• _Passage_
╔══
In genetics, floxing refers to the sandwiching of a DNA sequence (which is then said to be floxed) between two lox P sites. The terms are constructed upon the phrase "flanking/flanked by LoxP". Recombination between LoxP sites is catalysed by Cre recombinase. Floxing a gene allows it to be deleted (knocked out), translocated or inverted in a process called Cre-Lox recombination. 
 The floxing of genes is essential in the development of scientific model systems as it allows researchers to have spatial and temporal alteration of gene expression. Moreover, animals such as mice can be used as models to study human disease. Therefore, Cre-lox system can be used in mice to manipulate gene expression in order to study human diseases and drug development. For example, using the Cre-lox system, researchers can study oncogenes and tumor suppressor genes and their role in development and progression of cancer in mice models.

Uses in research 
Floxing a gene allows it to be deleted (knocked out), translocated or inserted (through various mechanisms in Cre-Lox recombination).

The floxing of genes is essential in the development of scientific model systems as it allows spatial and temporal alteration of gene expression. In layman's terms, the gene can be knocked-out (inactivated) in a specific tissue in vivo, at any time chosen by the scientist. The scientist can then evaluate the effects of the knocked-out gene and identify the gene’s normal function. This is different from having the gene absent starting from conception, whereby inactivation or loss of genes that are essential for the development of the organism may interfere with the normal function of cells and prevent the production of viable offspring.

Mechanism of deletion 

Deletion events are useful for performing gene editing experiments through precisely editing out segments of or even whole genes. Deletion requires floxing of the segment of interest with loxP sites which face the same direction. The Cre recombinase will detect the unidirectional loxP sites and excise the floxed segment of DNA. The successfully edited clones can be selected using a selection marker which can be removed using the same Cre-loxP system. The same mechanism can be used to create conditional alleles by introducing an FRT/Flp site which accomplishes the same mechanism but with a different enzyme.

Mechanism of inversion 
Inversion events are useful for maintaining the amount of genetic material. The inverted genes are not often associated with abnormal phenotypes, meaning the inverted genes are generally viable. Cre-loxP recombination that result in insertion requires loxP sites to flox the gene of interest, with the loxP sites oriented towards each other. By undergoing Cre recombination, the region floxed by the loxP sites will become inverted, this process is not permanent and can be reversed.
╚══
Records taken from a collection
╔══
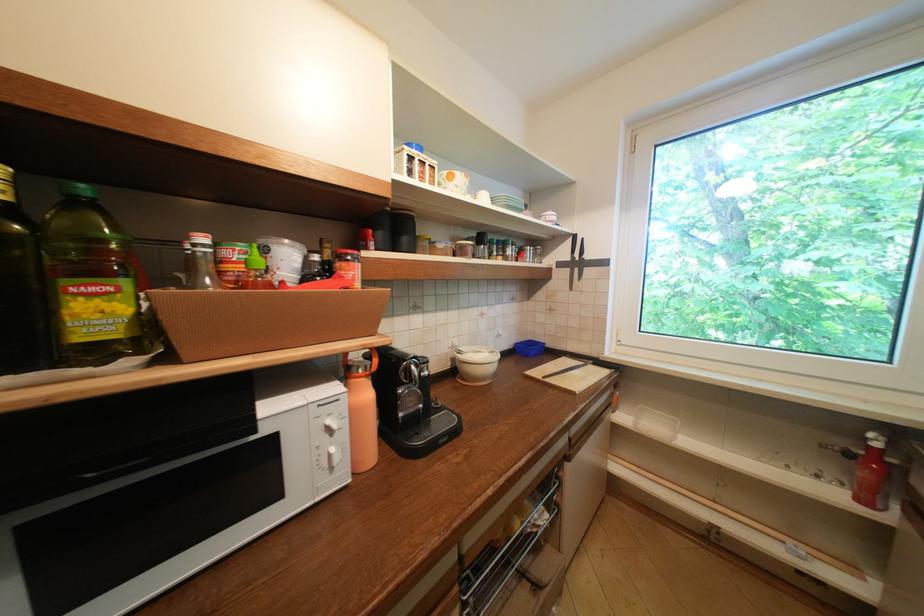
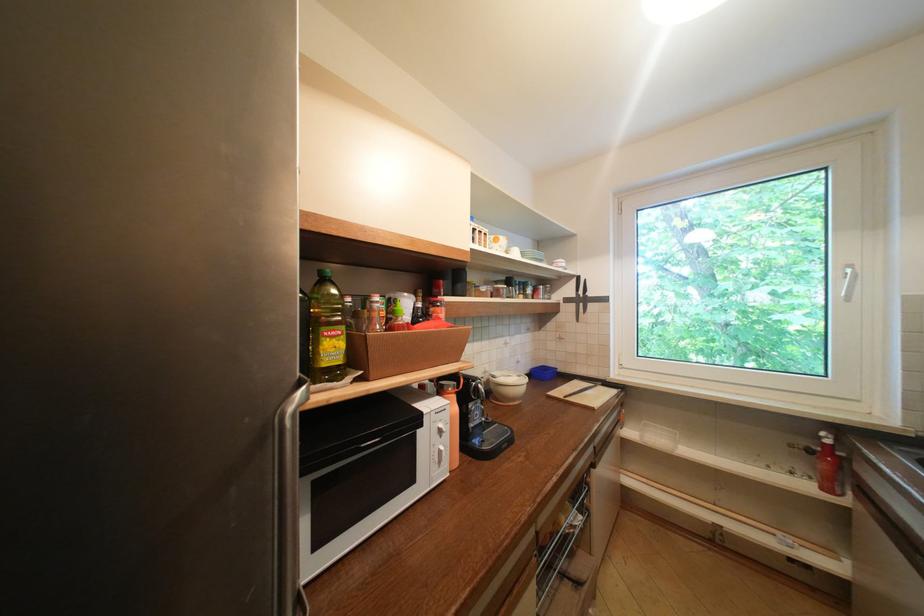
Find the pixel in the second image that matches the point at 410,419 in the first image.

(481, 429)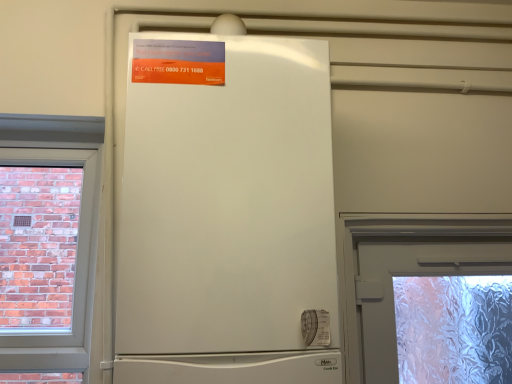
Question: Is white matte refrigerator at center positioned beyond the bounds of orange glossy poster at upper center?

Choices:
 (A) yes
 (B) no

Answer: (A)

Question: From the image's perspective, is white matte refrigerator at center located beneath orange glossy poster at upper center?

Choices:
 (A) no
 (B) yes

Answer: (B)

Question: Considering the relative sizes of white matte refrigerator at center and orange glossy poster at upper center in the image provided, is white matte refrigerator at center taller than orange glossy poster at upper center?

Choices:
 (A) no
 (B) yes

Answer: (B)

Question: Is white matte refrigerator at center further to camera compared to orange glossy poster at upper center?

Choices:
 (A) no
 (B) yes

Answer: (A)

Question: Can you confirm if white matte refrigerator at center is wider than orange glossy poster at upper center?

Choices:
 (A) yes
 (B) no

Answer: (A)

Question: Would you say orange glossy poster at upper center is part of white matte refrigerator at center's contents?

Choices:
 (A) yes
 (B) no

Answer: (A)

Question: From a real-world perspective, is orange glossy poster at upper center physically above white matte refrigerator at center?

Choices:
 (A) no
 (B) yes

Answer: (B)

Question: Can you confirm if orange glossy poster at upper center is positioned to the right of white matte refrigerator at center?

Choices:
 (A) yes
 (B) no

Answer: (B)

Question: Does orange glossy poster at upper center have a greater height compared to white matte refrigerator at center?

Choices:
 (A) yes
 (B) no

Answer: (B)

Question: Is orange glossy poster at upper center positioned far away from white matte refrigerator at center?

Choices:
 (A) no
 (B) yes

Answer: (A)

Question: Is orange glossy poster at upper center smaller than white matte refrigerator at center?

Choices:
 (A) no
 (B) yes

Answer: (B)

Question: From the image's perspective, is orange glossy poster at upper center above white matte refrigerator at center?

Choices:
 (A) yes
 (B) no

Answer: (A)

Question: Is point (174, 74) positioned closer to the camera than point (126, 147)?

Choices:
 (A) closer
 (B) farther

Answer: (B)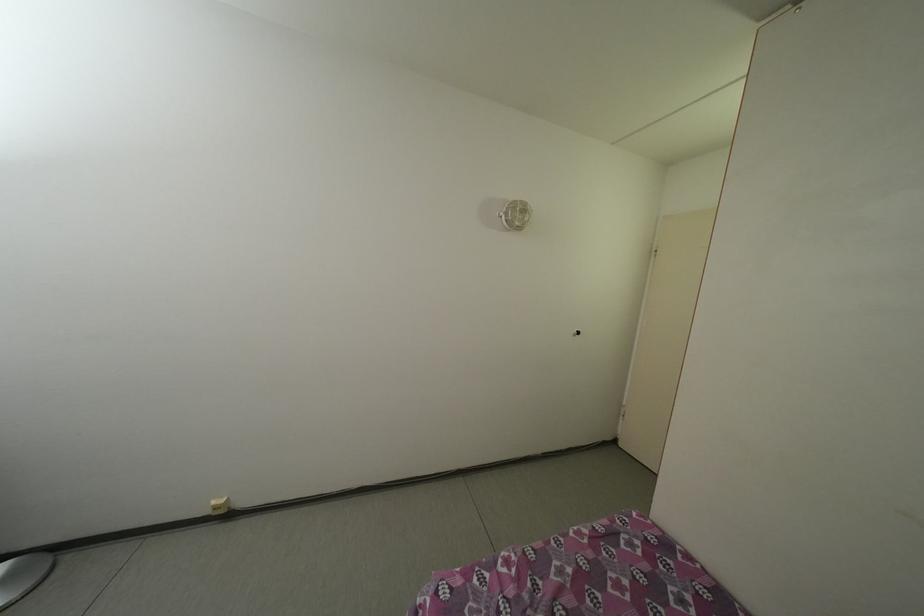
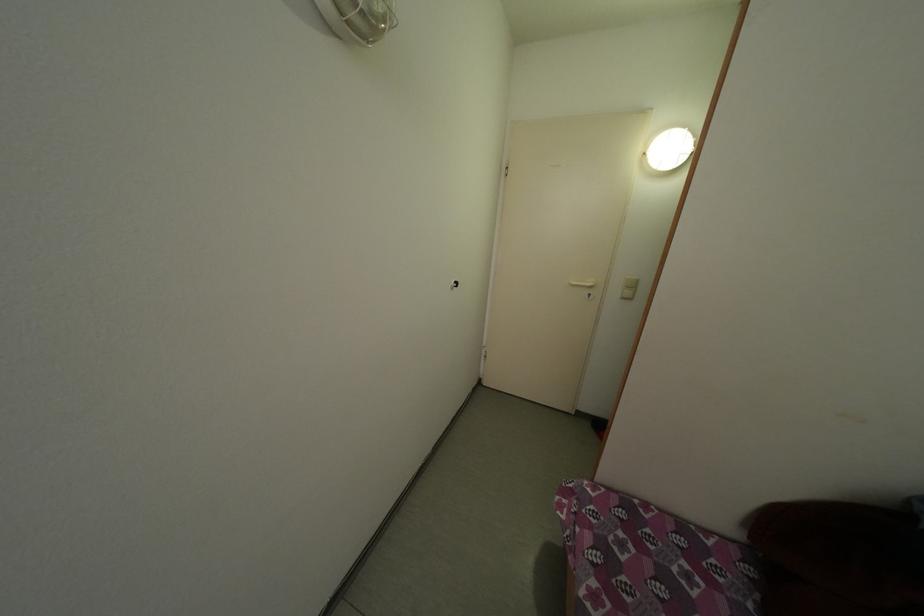
How did the camera likely rotate?

The camera rotated toward right-down.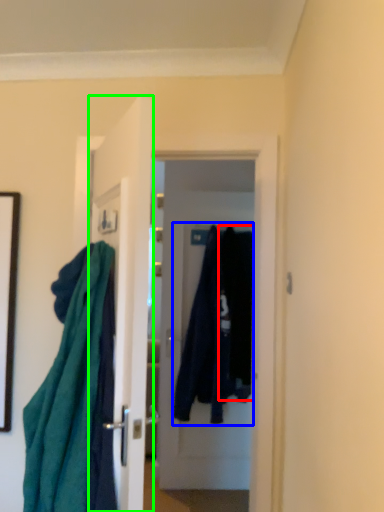
Question: Estimate the real-world distances between objects in this image. Which object is farther from clothing (highlighted by a red box), clothing (highlighted by a blue box) or door (highlighted by a green box)?

Choices:
 (A) clothing
 (B) door

Answer: (B)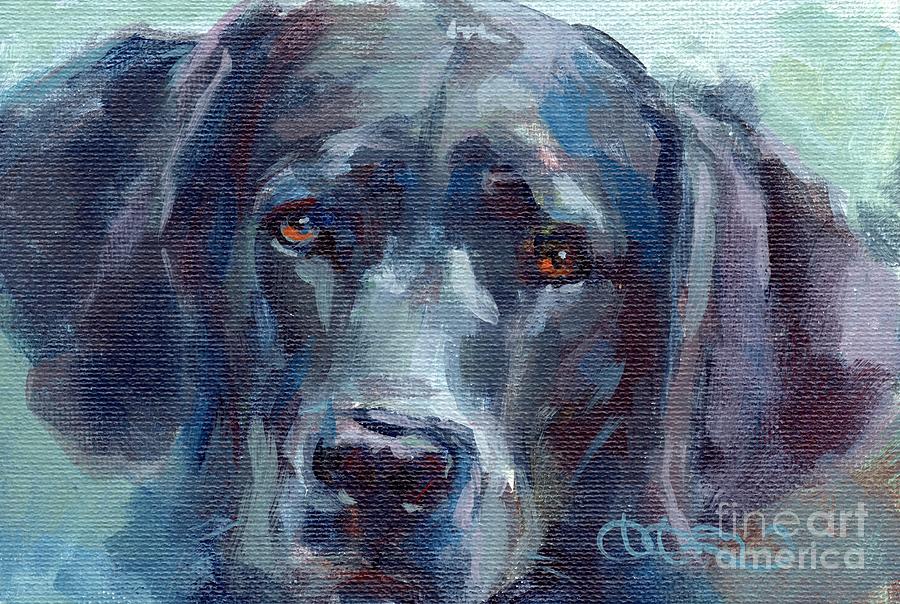
Where is `white paint`? This screenshot has width=900, height=604. white paint is located at coordinates (708, 10).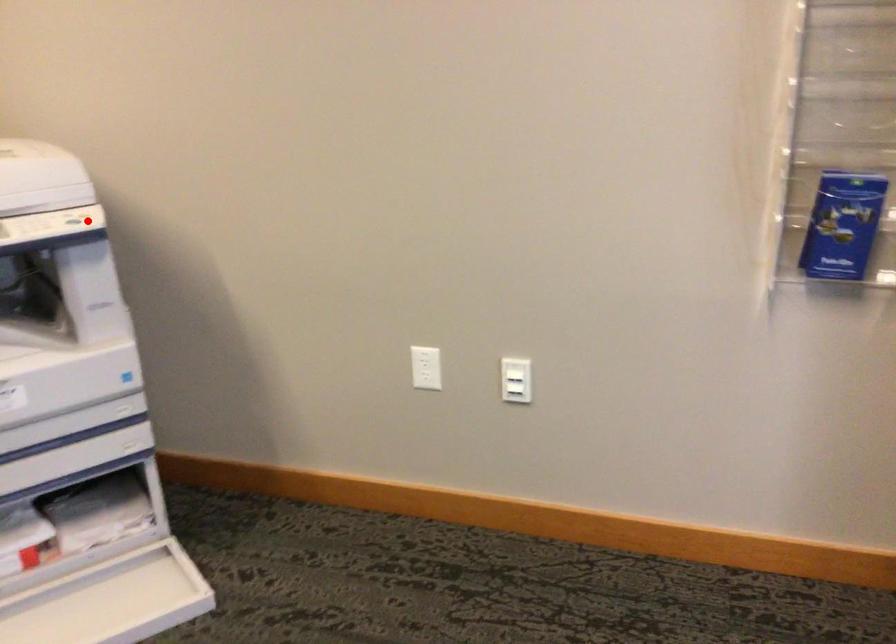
╚══
• _Tasks to complete_
A) Write out the part of the floxing article that opens with the words containing "Uses in research" and closes with "of viable offspring.", putting "plain terms" in place of "layman's terms".
B) According to the floxing article, which enzyme catalyzes recombination between LoxP sites?

• _Exercise answers_
A)
Uses in research 
Floxing a gene allows it to be deleted (knocked out), translocated or inserted (through various mechanisms in Cre-Lox recombination).

The floxing of genes is essential in the development of scientific model systems as it allows spatial and temporal alteration of gene expression. In plain terms, the gene can be knocked-out (inactivated) in a specific tissue in vivo, at any time chosen by the scientist. The scientist can then evaluate the effects of the knocked-out gene and identify the gene’s normal function. This is different from having the gene absent starting from conception, whereby inactivation or loss of genes that are essential for the development of the organism may interfere with the normal function of cells and prevent the production of viable offspring.

B) Cre recombinase